Followers

Monday, April 5, 2010

Jane, you silly bitch.


I got on the bus one morning and saw Jane. She was crying.

“What’s wrong, Jane?”

“I did something very stupid.”

Again?

“I decided to meet with someone for a drink last night. And that person is not someone I should be meeting for a drink.”

I was mildly intrigued. Jane’s misfortunes often entertained me.

“What is it with older men?” She asked me.

“Older men?”

She squeezed her eyes shut and let forth a cavalcade of emotion.

It was like I was inside her head. There was shit piled up everywhere, spilling onto the squishy, pink floor of her brain. There was no use trying to navigate through the mess.

“Naively, I assumed that it was an entirely platonic interest. My gut feeling should have told me. But ahead I went. And what did I really expect? I feel so embarrassed. I was slightly frightened. And I really do not like being scared. He actually sang to me. He kept touching me. Kissing my hands. Trying to dance with me. Every time that happened my mind froze with fear. I was beyond uncomfortable. I was paralysed with shock.”

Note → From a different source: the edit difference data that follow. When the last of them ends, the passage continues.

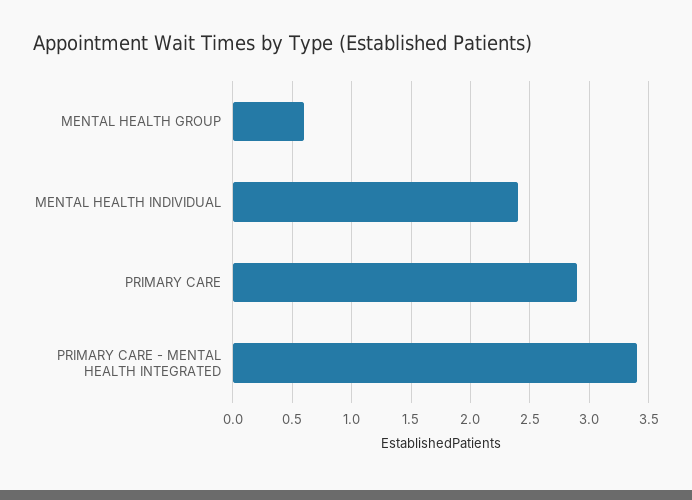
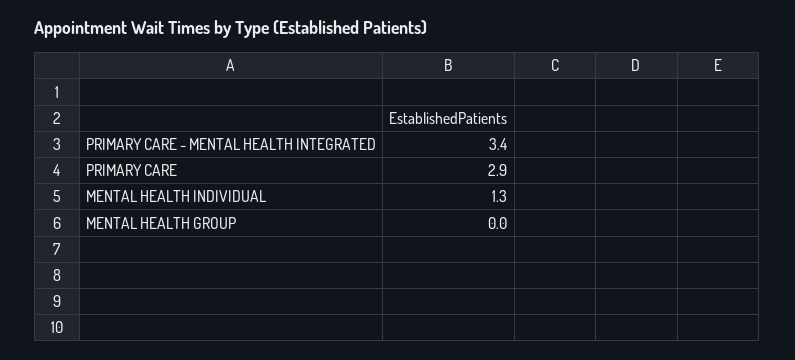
MENTAL HEALTH GROUP: 0.6 -> 0
MENTAL HEALTH INDIVIDUAL: 2.4 -> 1.3

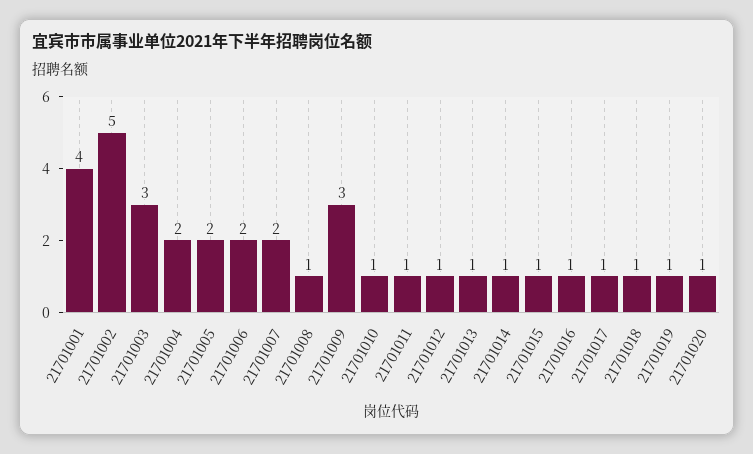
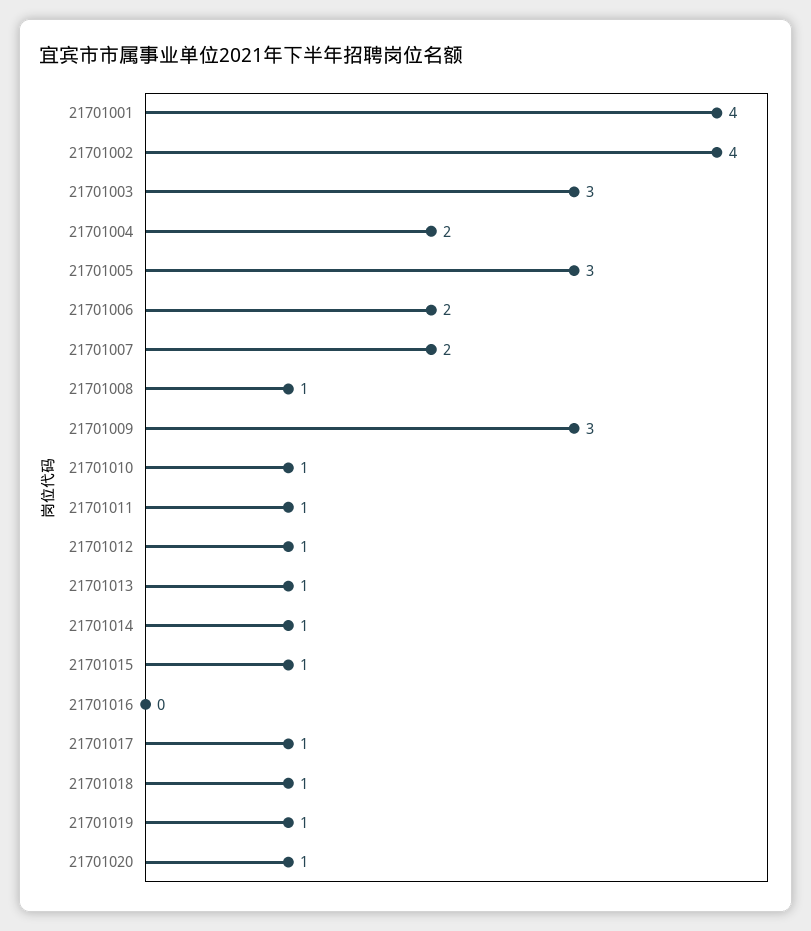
21701002: 5 -> 4
21701005: 2 -> 3
21701016: 1 -> 0

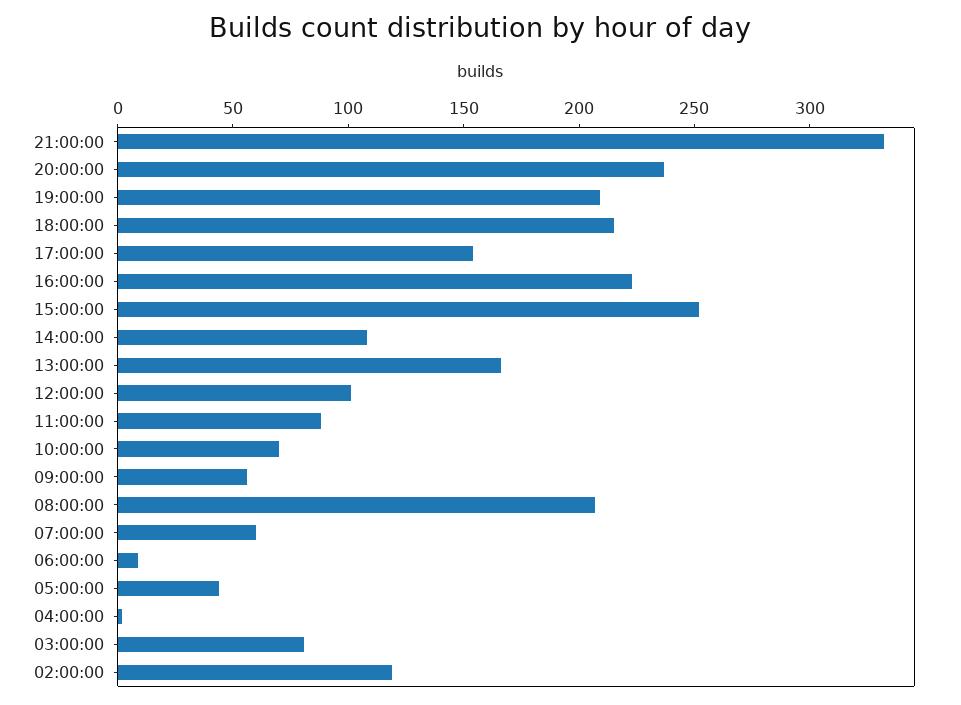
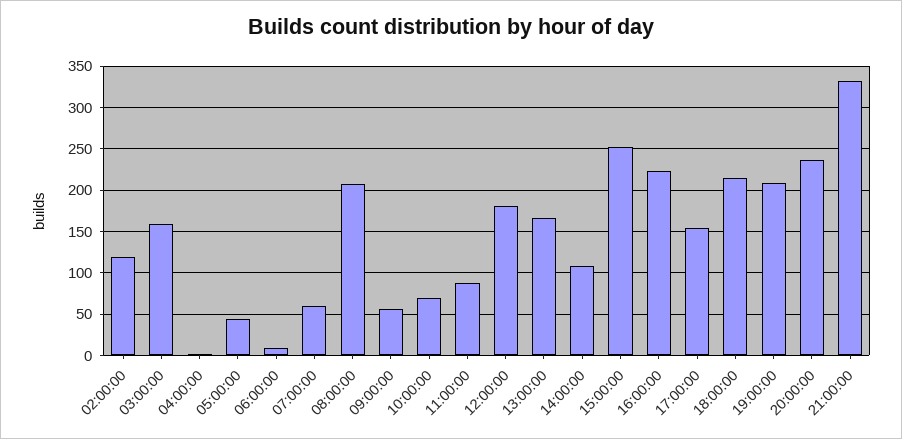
12:00:00: 100 -> 180
03:00:00: 80 -> 160

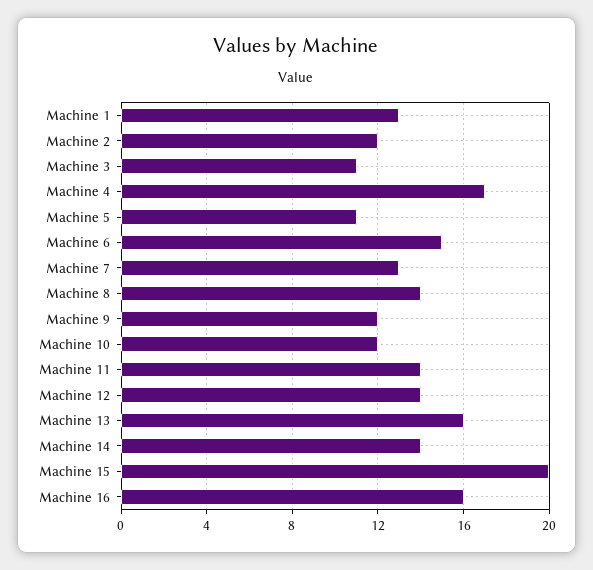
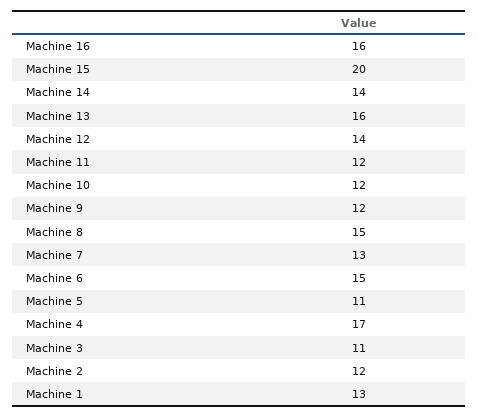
Machine 8: 14 -> 15
Machine 11: 14 -> 12

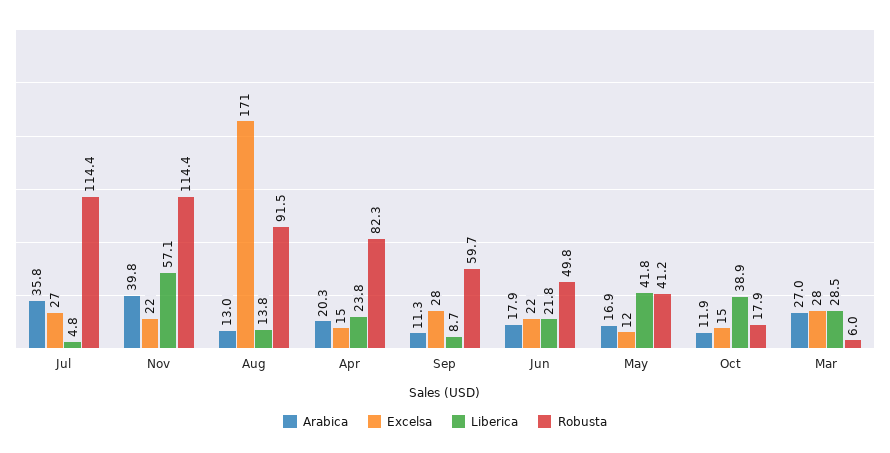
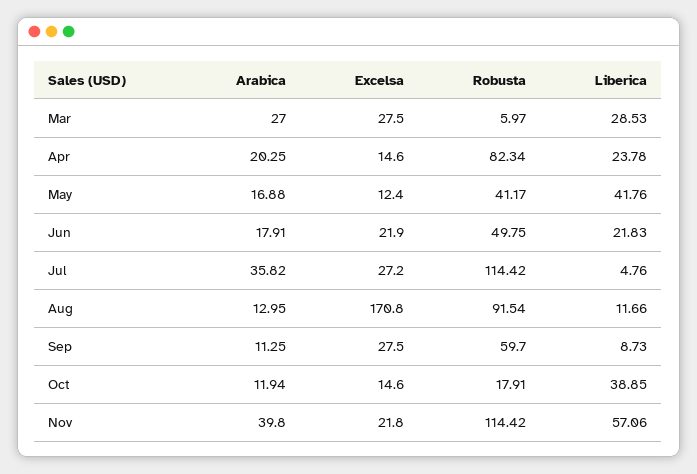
Liberica, Aug: 13.8 -> 11.66

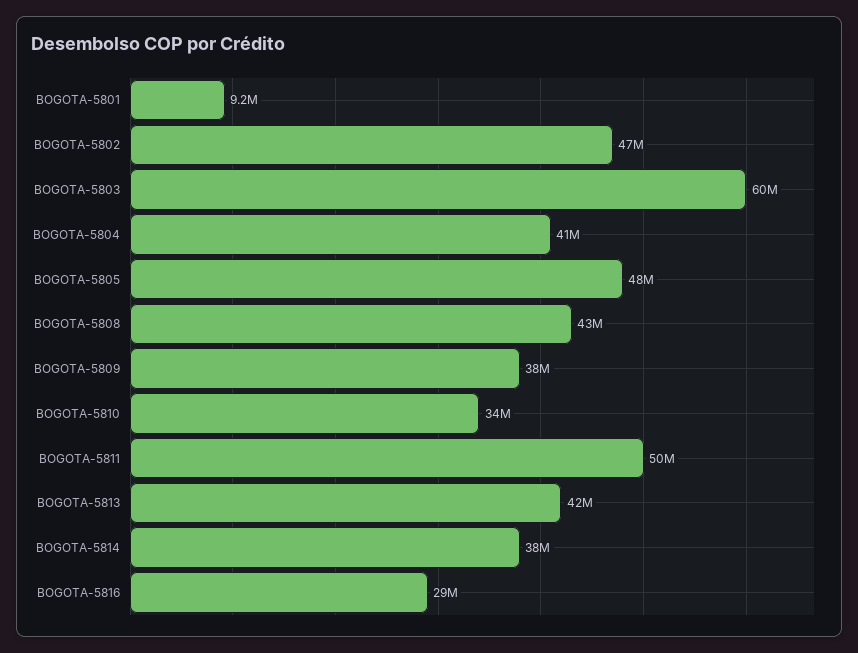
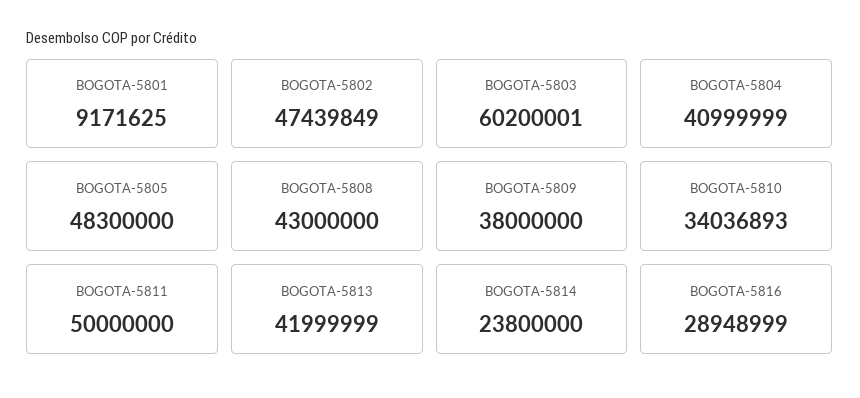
BOGOTA-5814: 38000000 -> 23800000

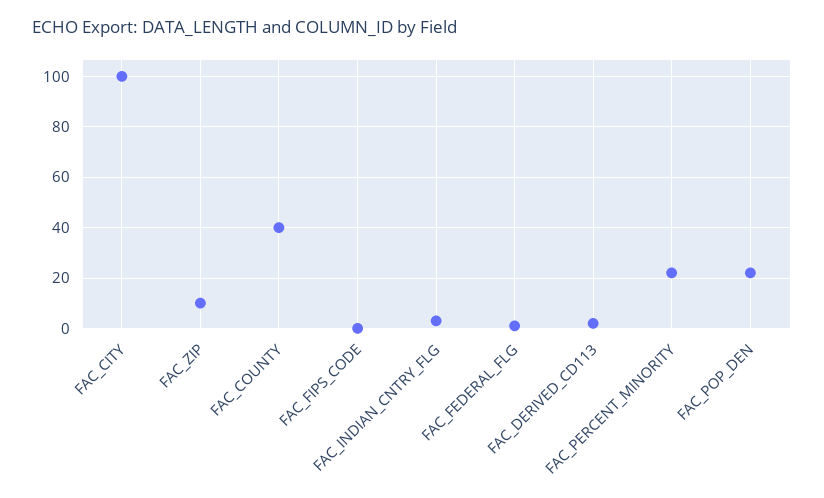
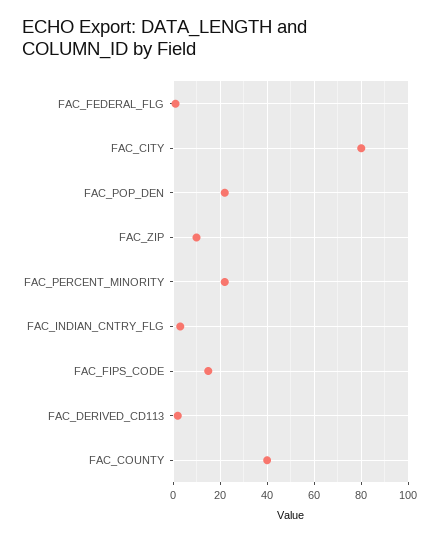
FAC_CITY: 100 -> 80
FAC_FIPS_CODE: 0 -> 15

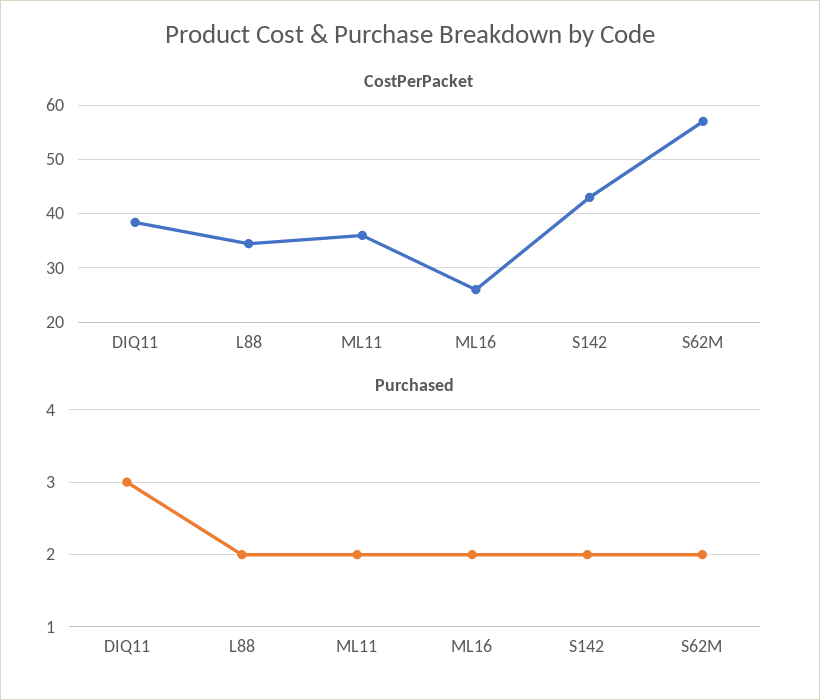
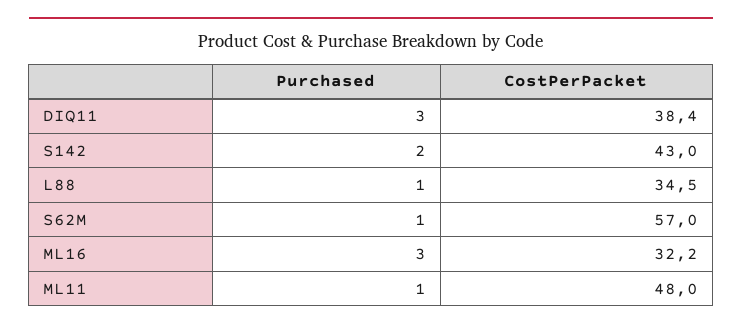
CostPerPacket, ML11: 36 -> 48
CostPerPacket, ML16: 26 -> 32.2
Purchased, L88: 2 -> 1
Purchased, ML11: 2 -> 1
Purchased, ML16: 2 -> 3
Purchased, S62M: 2 -> 1

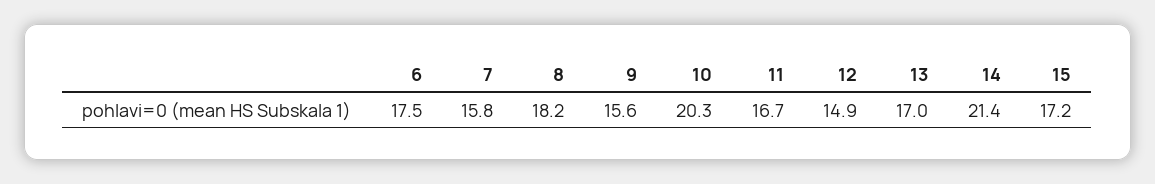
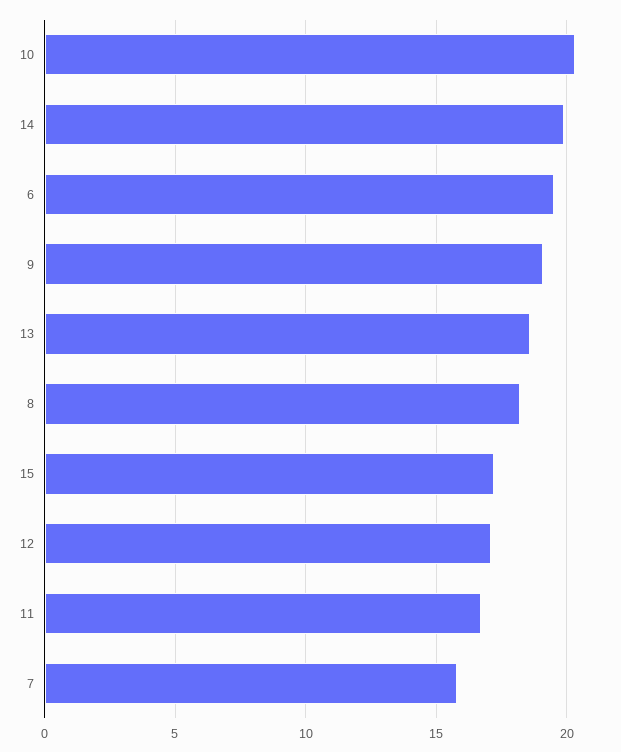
6: 17.5 -> 19.5
9: 15.6 -> 19
12: 14.9 -> 17
13: 17 -> 18.5
14: 21.4 -> 20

She pushed her long, ratty hair away from her face and sighed.

“This man is 44 years old. And I am 21. He is more than double my age. What was I doing?”

“I don’t know, Jane. I wasn’t there.”

“He wanted to kiss me.” She continued, “He wanted to do a lot of things, I could tell. But I got so scared that I insisted upon leaving. I only went back to that share house to smoke his stash because I thought there would be more people around. He made it sound like that. He brought me a rose in the shop. That terrified me. Especially when the other customers looked at me. I could tell what they were thinking.”

You whore?

“He told me that when I touched him on the hand once, all of his hairs stood on end. The things he was saying about my dress and my skin and my body and Christ it makes me cringe. I can’t even open my eyes if I think about it, it is just too embarrassing.”

And yet her eyes were open, staring into my face for some kind of validation. She wanted me to say everything was all right, that she wasn’t a whore. But I didn’t say anything.

“I don’t know why I found it so intensely mortifying, but I did. I hate the attention. It makes me feel silly and self-conscious. There is a part of my brain that obviously doesn’t mind it. I think I am half crazy sometimes. I read in the paper that your brain does not mature until your mid twenties. What’s your honest advice?”

“Just tell him to fuck off.”

“I don’t want to hurt his feelings.”

Jane, you’re an idiot.

“Well, this is my stop,” I said cheerily. (I was actually still three blocks away from my destination.)

Jane looked at me forlornly.

“See you later,” she called as I stepped off the bus and into the rain, glad to be away from the girl who never knows how to say ‘no’.